> [YOUR TASK]:
Reproduce every line of the records below word for word, keeping the original order.

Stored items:
============

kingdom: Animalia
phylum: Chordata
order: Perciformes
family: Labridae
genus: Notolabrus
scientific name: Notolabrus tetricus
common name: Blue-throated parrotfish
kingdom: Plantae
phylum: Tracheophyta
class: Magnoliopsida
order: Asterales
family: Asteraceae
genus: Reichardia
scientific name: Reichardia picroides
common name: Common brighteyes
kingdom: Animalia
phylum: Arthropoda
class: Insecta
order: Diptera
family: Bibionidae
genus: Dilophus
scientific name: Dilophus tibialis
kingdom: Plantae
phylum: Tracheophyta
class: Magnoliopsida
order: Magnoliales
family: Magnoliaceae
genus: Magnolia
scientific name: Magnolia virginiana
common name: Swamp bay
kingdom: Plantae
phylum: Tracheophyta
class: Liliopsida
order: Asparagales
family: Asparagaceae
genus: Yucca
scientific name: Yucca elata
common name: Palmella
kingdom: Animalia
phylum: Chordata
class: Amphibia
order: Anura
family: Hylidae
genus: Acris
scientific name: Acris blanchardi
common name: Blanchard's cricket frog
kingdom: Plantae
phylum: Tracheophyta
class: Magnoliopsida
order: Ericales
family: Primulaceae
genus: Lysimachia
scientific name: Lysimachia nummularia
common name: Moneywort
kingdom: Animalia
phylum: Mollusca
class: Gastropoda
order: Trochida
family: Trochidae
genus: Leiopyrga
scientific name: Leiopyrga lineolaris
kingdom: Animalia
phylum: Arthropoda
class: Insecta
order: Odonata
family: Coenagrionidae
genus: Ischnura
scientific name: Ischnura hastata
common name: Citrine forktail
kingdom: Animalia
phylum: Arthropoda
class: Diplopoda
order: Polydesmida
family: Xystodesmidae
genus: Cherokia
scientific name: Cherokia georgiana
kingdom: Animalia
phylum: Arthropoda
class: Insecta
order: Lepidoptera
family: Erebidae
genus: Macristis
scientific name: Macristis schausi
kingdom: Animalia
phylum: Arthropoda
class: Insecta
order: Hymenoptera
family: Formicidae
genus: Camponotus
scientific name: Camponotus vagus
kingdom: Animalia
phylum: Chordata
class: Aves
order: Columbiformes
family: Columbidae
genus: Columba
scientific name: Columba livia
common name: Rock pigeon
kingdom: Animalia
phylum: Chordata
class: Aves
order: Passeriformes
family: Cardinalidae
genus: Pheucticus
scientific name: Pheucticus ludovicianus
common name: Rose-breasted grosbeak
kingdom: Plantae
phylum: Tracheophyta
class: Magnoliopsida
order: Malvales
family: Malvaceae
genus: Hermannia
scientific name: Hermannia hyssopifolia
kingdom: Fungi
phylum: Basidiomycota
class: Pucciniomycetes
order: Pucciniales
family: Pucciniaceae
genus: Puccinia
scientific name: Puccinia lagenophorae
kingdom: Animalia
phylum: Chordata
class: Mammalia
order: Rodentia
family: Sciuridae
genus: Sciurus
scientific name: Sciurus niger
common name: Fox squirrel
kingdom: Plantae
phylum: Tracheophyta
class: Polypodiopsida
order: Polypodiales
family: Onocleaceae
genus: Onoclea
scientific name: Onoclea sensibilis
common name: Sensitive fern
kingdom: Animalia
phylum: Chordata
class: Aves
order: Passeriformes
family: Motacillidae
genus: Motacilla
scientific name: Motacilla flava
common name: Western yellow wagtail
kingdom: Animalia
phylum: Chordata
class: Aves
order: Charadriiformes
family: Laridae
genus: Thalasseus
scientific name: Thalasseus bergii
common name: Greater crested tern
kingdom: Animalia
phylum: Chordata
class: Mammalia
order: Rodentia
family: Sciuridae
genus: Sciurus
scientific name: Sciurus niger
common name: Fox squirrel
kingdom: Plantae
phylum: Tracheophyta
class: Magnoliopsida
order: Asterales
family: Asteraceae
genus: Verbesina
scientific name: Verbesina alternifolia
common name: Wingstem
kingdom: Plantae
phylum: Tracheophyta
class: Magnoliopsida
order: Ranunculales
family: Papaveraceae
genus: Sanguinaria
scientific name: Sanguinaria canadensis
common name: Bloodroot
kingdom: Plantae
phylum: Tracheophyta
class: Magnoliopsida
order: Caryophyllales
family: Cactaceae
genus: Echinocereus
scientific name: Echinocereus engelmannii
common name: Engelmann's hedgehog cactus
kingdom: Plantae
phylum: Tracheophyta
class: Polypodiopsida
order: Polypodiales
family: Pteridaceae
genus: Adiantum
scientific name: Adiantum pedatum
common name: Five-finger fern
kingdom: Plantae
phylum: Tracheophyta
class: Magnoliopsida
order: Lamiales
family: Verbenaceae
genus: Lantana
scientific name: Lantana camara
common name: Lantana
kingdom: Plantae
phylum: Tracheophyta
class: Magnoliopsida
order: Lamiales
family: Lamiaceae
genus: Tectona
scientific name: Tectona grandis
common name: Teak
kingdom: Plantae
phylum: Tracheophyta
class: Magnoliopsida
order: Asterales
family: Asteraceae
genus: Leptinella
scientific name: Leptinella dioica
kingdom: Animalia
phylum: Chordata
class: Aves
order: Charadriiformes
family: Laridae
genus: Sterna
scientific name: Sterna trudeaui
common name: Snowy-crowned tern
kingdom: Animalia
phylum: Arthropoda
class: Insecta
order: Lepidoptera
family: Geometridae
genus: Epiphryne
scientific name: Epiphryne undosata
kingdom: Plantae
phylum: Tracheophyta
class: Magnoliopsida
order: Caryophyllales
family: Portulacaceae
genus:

============

> [FULL RESPONSE]:
kingdom: Animalia
phylum: Chordata
order: Perciformes
family: Labridae
genus: Notolabrus
scientific name: Notolabrus tetricus
common name: Blue-throated parrotfish
kingdom: Plantae
phylum: Tracheophyta
class: Magnoliopsida
order: Asterales
family: Asteraceae
genus: Reichardia
scientific name: Reichardia picroides
common name: Common brighteyes
kingdom: Animalia
phylum: Arthropoda
class: Insecta
order: Diptera
family: Bibionidae
genus: Dilophus
scientific name: Dilophus tibialis
kingdom: Plantae
phylum: Tracheophyta
class: Magnoliopsida
order: Magnoliales
family: Magnoliaceae
genus: Magnolia
scientific name: Magnolia virginiana
common name: Swamp bay
kingdom: Plantae
phylum: Tracheophyta
class: Liliopsida
order: Asparagales
family: Asparagaceae
genus: Yucca
scientific name: Yucca elata
common name: Palmella
kingdom: Animalia
phylum: Chordata
class: Amphibia
order: Anura
family: Hylidae
genus: Acris
scientific name: Acris blanchardi
common name: Blanchard's cricket frog
kingdom: Plantae
phylum: Tracheophyta
class: Magnoliopsida
order: Ericales
family: Primulaceae
genus: Lysimachia
scientific name: Lysimachia nummularia
common name: Moneywort
kingdom: Animalia
phylum: Mollusca
class: Gastropoda
order: Trochida
family: Trochidae
genus: Leiopyrga
scientific name: Leiopyrga lineolaris
kingdom: Animalia
phylum: Arthropoda
class: Insecta
order: Odonata
family: Coenagrionidae
genus: Ischnura
scientific name: Ischnura hastata
common name: Citrine forktail
kingdom: Animalia
phylum: Arthropoda
class: Diplopoda
order: Polydesmida
family: Xystodesmidae
genus: Cherokia
scientific name: Cherokia georgiana
kingdom: Animalia
phylum: Arthropoda
class: Insecta
order: Lepidoptera
family: Erebidae
genus: Macristis
scientific name: Macristis schausi
kingdom: Animalia
phylum: Arthropoda
class: Insecta
order: Hymenoptera
family: Formicidae
genus: Camponotus
scientific name: Camponotus vagus
kingdom: Animalia
phylum: Chordata
class: Aves
order: Columbiformes
family: Columbidae
genus: Columba
scientific name: Columba livia
common name: Rock pigeon
kingdom: Animalia
phylum: Chordata
class: Aves
order: Passeriformes
family: Cardinalidae
genus: Pheucticus
scientific name: Pheucticus ludovicianus
common name: Rose-breasted grosbeak
kingdom: Plantae
phylum: Tracheophyta
class: Magnoliopsida
order: Malvales
family: Malvaceae
genus: Hermannia
scientific name: Hermannia hyssopifolia
kingdom: Fungi
phylum: Basidiomycota
class: Pucciniomycetes
order: Pucciniales
family: Pucciniaceae
genus: Puccinia
scientific name: Puccinia lagenophorae
kingdom: Animalia
phylum: Chordata
class: Mammalia
order: Rodentia
family: Sciuridae
genus: Sciurus
scientific name: Sciurus niger
common name: Fox squirrel
kingdom: Plantae
phylum: Tracheophyta
class: Polypodiopsida
order: Polypodiales
family: Onocleaceae
genus: Onoclea
scientific name: Onoclea sensibilis
common name: Sensitive fern
kingdom: Animalia
phylum: Chordata
class: Aves
order: Passeriformes
family: Motacillidae
genus: Motacilla
scientific name: Motacilla flava
common name: Western yellow wagtail
kingdom: Animalia
phylum: Chordata
class: Aves
order: Charadriiformes
family: Laridae
genus: Thalasseus
scientific name: Thalasseus bergii
common name: Greater crested tern
kingdom: Animalia
phylum: Chordata
class: Mammalia
order: Rodentia
family: Sciuridae
genus: Sciurus
scientific name: Sciurus niger
common name: Fox squirrel
kingdom: Plantae
phylum: Tracheophyta
class: Magnoliopsida
order: Asterales
family: Asteraceae
genus: Verbesina
scientific name: Verbesina alternifolia
common name: Wingstem
kingdom: Plantae
phylum: Tracheophyta
class: Magnoliopsida
order: Ranunculales
family: Papaveraceae
genus: Sanguinaria
scientific name: Sanguinaria canadensis
common name: Bloodroot
kingdom: Plantae
phylum: Tracheophyta
class: Magnoliopsida
order: Caryophyllales
family: Cactaceae
genus: Echinocereus
scientific name: Echinocereus engelmannii
common name: Engelmann's hedgehog cactus
kingdom: Plantae
phylum: Tracheophyta
class: Polypodiopsida
order: Polypodiales
family: Pteridaceae
genus: Adiantum
scientific name: Adiantum pedatum
common name: Five-finger fern
kingdom: Plantae
phylum: Tracheophyta
class: Magnoliopsida
order: Lamiales
family: Verbenaceae
genus: Lantana
scientific name: Lantana camara
common name: Lantana
kingdom: Plantae
phylum: Tracheophyta
class: Magnoliopsida
order: Lamiales
family: Lamiaceae
genus: Tectona
scientific name: Tectona grandis
common name: Teak
kingdom: Plantae
phylum: Tracheophyta
class: Magnoliopsida
order: Asterales
family: Asteraceae
genus: Leptinella
scientific name: Leptinella dioica
kingdom: Animalia
phylum: Chordata
class: Aves
order: Charadriiformes
family: Laridae
genus: Sterna
scientific name: Sterna trudeaui
common name: Snowy-crowned tern
kingdom: Animalia
phylum: Arthropoda
class: Insecta
order: Lepidoptera
family: Geometridae
genus: Epiphryne
scientific name: Epiphryne undosata
kingdom: Plantae
phylum: Tracheophyta
class: Magnoliopsida
order: Caryophyllales
family: Portulacaceae
genus:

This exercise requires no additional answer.